The law used against brown people was originally created to target white people.

July 6, 1798: President John Adams signed the Alien Enemies Act into law.

Long before Japanese Americans were incarcerated during World War II, or deportation raids and detention centers for Latino immigrants, there was the French.

In 1798, during the later stages of the French Revolution and growing tensions between the United States and revolutionary France, the U.S. government passed a series of laws known as the Alien and Sedition Acts.

The most enduring of them was the Alien Enemies Act — a sweeping law that allowed the president to arrest, detain, or deport any non-citizen male over the age of 14 from a nation the United States was at war with. No trial required.

Unlike the other Alien and Sedition Acts, this provision faced relatively little opposition from the Democratic-Republicans and remained on the books after the others expired.

During the French Revolution, their king was executed in 1793. Fearing their own people might revolt, the American government passed the Alien Enemies Act — just in case.

Courtesy of Library of Congress

Courtesy of Library of Congress

John Adams, the second president of the United States. He signed the Alien Enemies Act of 1798 into law. This law is that old.

Courtesy of Library of Congress

Courtesy of Library of Congress

Representatives Matthew Lyon (Republican) and Roger Griswold (Federalist) got into a full blown fistfight over who posed the bigger threat: the French or the British.

Courtesy of the National Archives & Records Administration

Courtesy of the National Archives & Records Administration

The Battle of New Orleans during the War of 1812. That conflict saw President Madison invoke the Alien Enemies Act against British nationals living in the United States.

Courtesy of Library of Congress

Courtesy of Library of Congress

German immigrants about to be deported in Hoboken, New Jersey in 1919. Their only crime: being from a country the U.S. was at war with.

Courtesy of Library of Congress

Courtesy of Library of Congress

German immigrants incarcerated at Fort Douglas, Utah, during World War I. Over 2,000 German born civilians were arrested under the Alien Enemies Act.

Fear of Other White People

The law was rooted in fear. Fear of foreign ideas. Fear of the “wrong” people having influence.

Fear that loyalty to America had to be proven — or punished.

After the Quasi-War with France ended in 1800, the law remained largely dormant for years. But it would resurface whenever the United States entered major wars.

First, President James Madison invoked the act during the War of 1812, targeting British nationals living in the United States.

Then, during World War I, President Woodrow Wilson invoked the act against nationals of the Central Powers, including Germany, Austria-Hungary, the Ottoman Empire, and Bulgaria.

World War II

Then things shifted during WWII.

Fear again swept the country after the attack on Pearl Harbor. The Alien Enemies Act was invoked against thousands of Japanese, German, and Italian nationals living in the United States. At the same time, a much broader policy unfolded.

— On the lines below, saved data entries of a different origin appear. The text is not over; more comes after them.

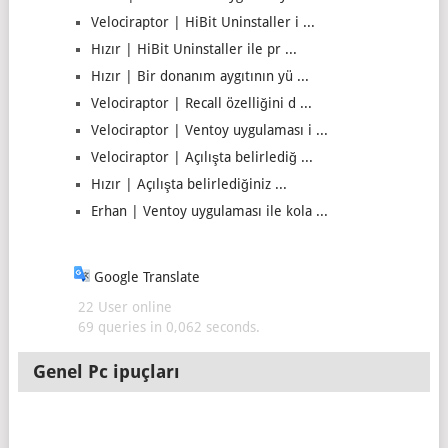
Velociraptor | HiBit Uninstaller i ...
Hızır | HiBit Uninstaller ile pr ...
Hızır | Bir donanım aygıtının yü ...
Velociraptor | Recall özelliğini d ...
Velociraptor | Ventoy uygulaması i ...
Velociraptor | Açılışta belirlediğ ...
Hızır | Açılışta belirlediğiniz ...
Erhan | Ventoy uygulaması ile kola ...
Google Translate
22 User online
69 queries in 0,062 seconds.
Genel Pc ipuçları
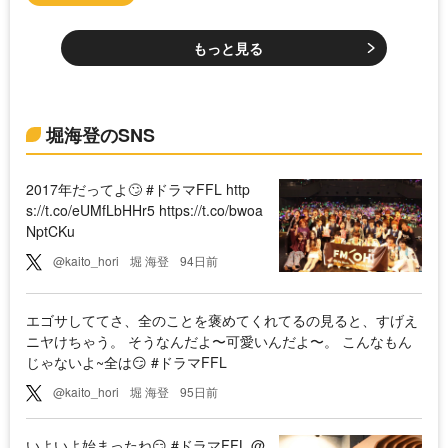
もっと見る
堀海登のSNS
2017年だってよ🙄 #ドラマFFL http
s://t.co/eUMfLbHHr5 https://t.co/bwoa
NptCKu
@kaito_hori
堀 海登
94日前
エゴサしててさ、全のことを褒めてくれてるの見ると、すげえ
ニヤけちゃう。 そうなんだよ〜可愛いんだよ〜。 こんなもん
じゃないよ~全は😏 #ドラマFFL
@kaito_hori
堀 海登
95日前
いよいよ始まったね😏 #ドラマFFL @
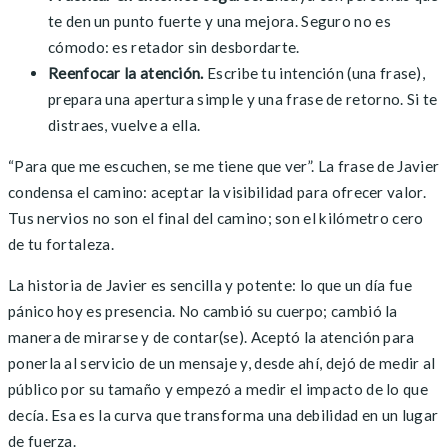
te den un punto fuerte y una mejora. Seguro no es
cómodo: es retador sin desbordarte.
Reenfocar la atención.
Escribe tu intención (una frase),
prepara una apertura simple y una frase de retorno. Si te
distraes, vuelve a ella.
“Para que me escuchen, se me tiene que ver”. La frase de Javier
condensa el camino: aceptar la visibilidad para ofrecer valor.
Tus nervios no son el final del camino; son el kilómetro cero
de tu fortaleza.
La historia de Javier es sencilla y potente: lo que un día fue
pánico hoy es presencia. No cambió su cuerpo; cambió la
manera de mirarse y de contar(se). Aceptó la atención para
ponerla al servicio de un mensaje y, desde ahí, dejó de medir al
público por su tamaño y empezó a medir el impacto de lo que
decía. Esa es la curva que transforma una debilidad en un lugar
de fuerza.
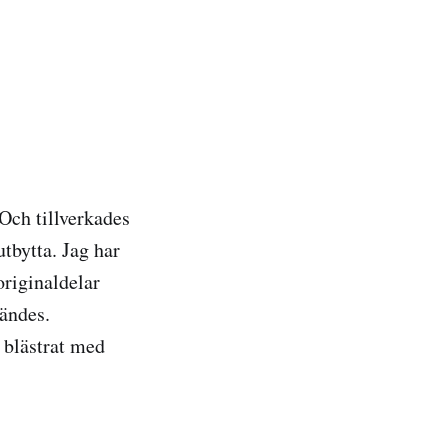
Och tillverkades
tbytta. Jag har
originaldelar
ändes.
 blästrat med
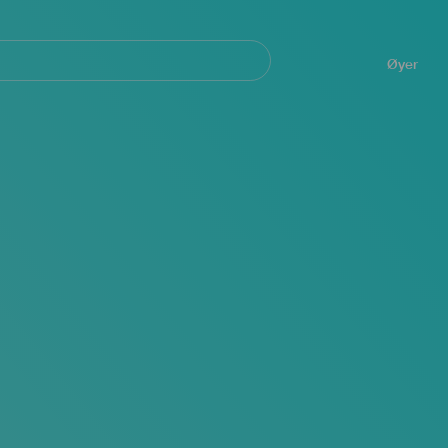
Navegación
principal
Øyer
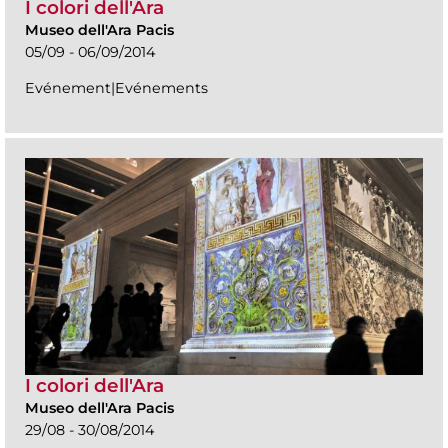
I colori dell'Ara
Museo dell'Ara Pacis
05/09 - 06/09/2014
Evénement|Evénements
I colori dell'Ara
Museo dell'Ara Pacis
29/08 - 30/08/2014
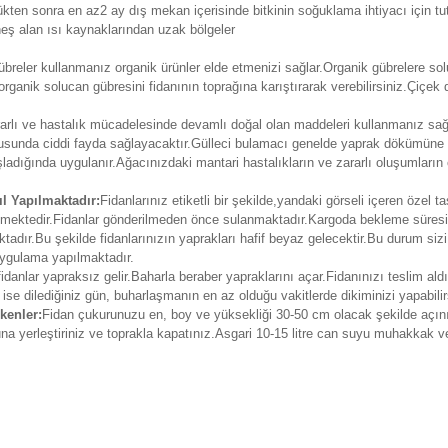
tükten sonra en az2 ay dış mekan içerisinde bitkinin soğuklama ihtiyacı için tu
eş alan ısı kaynaklarından uzak bölgeler
reler kullanmanız organik ürünler elde etmenizi sağlar.Organik gübrelere soluc
organik solucan gübresini fidanının toprağına karıştırarak verebilirsiniz.Çiç
zararlı ve hastalık mücadelesinde devamlı doğal olan maddeleri kullanmanız sağ
usunda ciddi fayda sağlayacaktır.Gülleci bulamacı genelde yaprak dökümüne 
dığında uygulanır.Ağacınızdaki mantari hastalıkların ve zararlı oluşumların
l Yapılmaktadır:
Fidanlarınız etiketli bir şekilde,yandaki görseli içeren özel t
erilmektedir.Fidanlar gönderilmeden önce sulanmaktadır.Kargoda bekleme süre
adır.Bu şekilde fidanlarınızın yaprakları hafif beyaz gelecektir.Bu durum siz
 uygulama yapılmaktadır.
fidanlar yapraksız gelir.Baharla beraber yapraklarını açar.Fidanınızı teslim ald
 ise dilediğiniz gün, buharlaşmanın en az olduğu vakitlerde dikiminizi yapabilir
kenler:
Fidan çukurunuzu en, boy ve yüksekliği 30-50 cm olacak şekilde açın
runa yerleştiriniz ve toprakla kapatınız.Asgari 10-15 litre can suyu muhakkak v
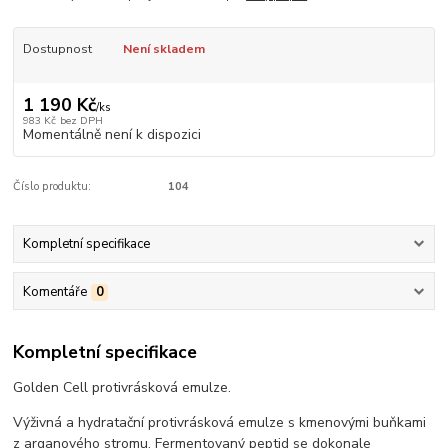
Dostupnost
Není skladem
1 190 Kč
/
ks
983 Kč
bez DPH
Momentálně není k dispozici
Číslo produktu:
104
Kompletní specifikace
Komentáře
0
Kompletní specifikace
Golden Cell protivrásková emulze.
Výživná a hydratační protivrásková emulze s kmenovými buňkami
z arganového stromu. Fermentovaný peptid se dokonale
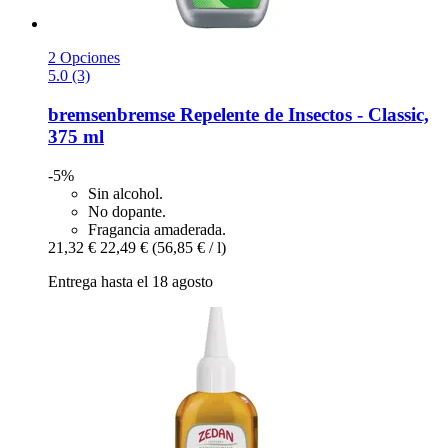
2 Opciones
5.0 (3)
bremsenbremse
Repelente de Insectos -​ Classic,
375 ml
-5%
Sin alcohol.
No dopante.
Fragancia amaderada.
21,32 €
22,49 €
(56,85 € / l)
Entrega hasta el 18 agosto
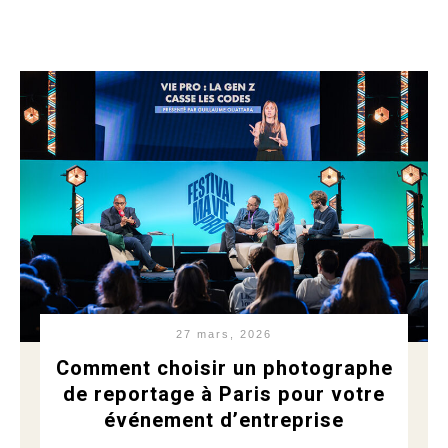
27 mars, 2026
Comment choisir un photographe
de reportage à Paris pour votre
événement d’entreprise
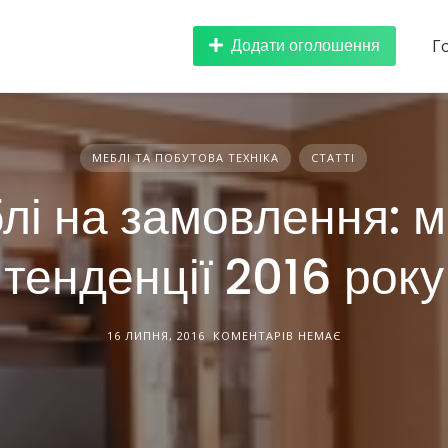
Додати оголошення
Г
МЕБЛІ ТА ПОБУТОВА ТЕХНІКА
СТАТТІ
лі на замовлення: м
тенденції 2016 року
16 ЛИПНЯ, 2016
КОМЕНТАРІВ НЕМАЄ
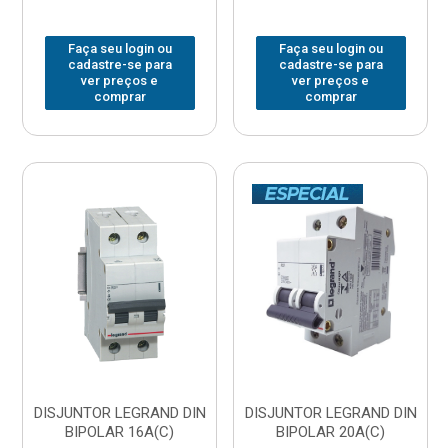
Faça seu login ou
Faça seu login ou
cadastre-se para
cadastre-se para
ver preços e
ver preços e
comprar
comprar
DISJUNTOR LEGRAND DIN
DISJUNTOR LEGRAND DIN
BIPOLAR 16A(C)
BIPOLAR 20A(C)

It didn’t matter if they were under 14. It didn’t matter if they were World War I veterans. It didn’t matter if they were born in the United States. They were removed without charges, without trials, and imprisoned in American concentration camps.

Decades later, the U.S. government formally acknowledged the injustice when the Civil Liberties Act of 1988 issued an apology and provided reparations.

Photography by Dorothea Lange

Photography by Dorothea Lange

The Alien Enemies Act of 1798 authorized detention of non-citizens from enemy nations, but the mass incarceration of Japanese Americans extended far beyond that.

President Reagan signed the Civil Liberties Act of 1988 to formally apologize for the wartime incarceration of Japanese Americans and acknowledged it as a grave injustice.

Courtesy of The White House

Courtesy of The White House

Inside a modern U.S. detention facility. More than two centuries after its passage, the Alien Enemies Act of 1798 remains on the books as a law presidents may invoke.

Over 200 Years Later

The Alien Enemies Act has never been repealed. It still exists in U.S. law today. Over the centuries it has been revived again and again during moments of fear and war, often targeting immigrants from countries labeled hostile to the United States.

In March 2025, President Donald Trump invoked the act in a proclamation describing an alleged “invasion” by the Venezuelan criminal group Tren de Aragua.

More than two centuries after it was written, the law remains a powerful wartime authority in the hands of the executive branch.

A law originally created to control white European immigrants still sits on the books today. What we choose to do with it — and who it is used against — remains a question for every generation.